Search the material for the word "vous" and copy every line in which it occurs.

+ + +

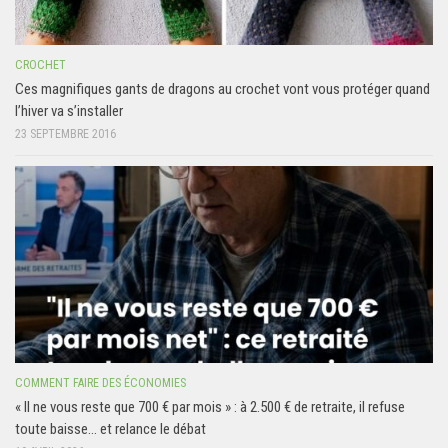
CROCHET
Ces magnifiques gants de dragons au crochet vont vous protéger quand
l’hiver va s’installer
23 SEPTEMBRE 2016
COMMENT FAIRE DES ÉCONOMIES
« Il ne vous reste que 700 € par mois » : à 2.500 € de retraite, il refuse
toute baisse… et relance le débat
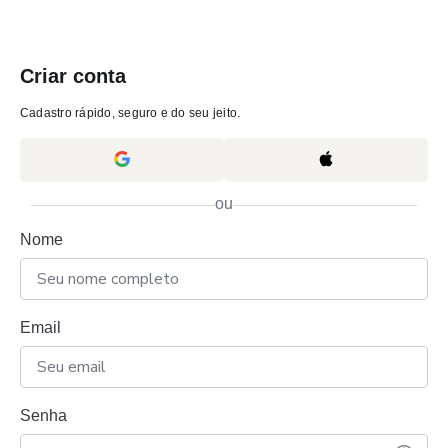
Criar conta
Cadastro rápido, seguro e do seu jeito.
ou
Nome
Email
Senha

+ + +

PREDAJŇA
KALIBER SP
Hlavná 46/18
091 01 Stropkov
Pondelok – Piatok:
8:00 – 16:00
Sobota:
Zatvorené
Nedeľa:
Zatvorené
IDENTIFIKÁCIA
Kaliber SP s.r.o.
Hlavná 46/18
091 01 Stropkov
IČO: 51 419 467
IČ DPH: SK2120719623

+ + +

[EXERCISE OUTPUT]:
Ces magnifiques gants de dragons au crochet vont vous protéger quand
« Il ne vous reste que 700 € par mois » : à 2.500 € de retraite, il refuse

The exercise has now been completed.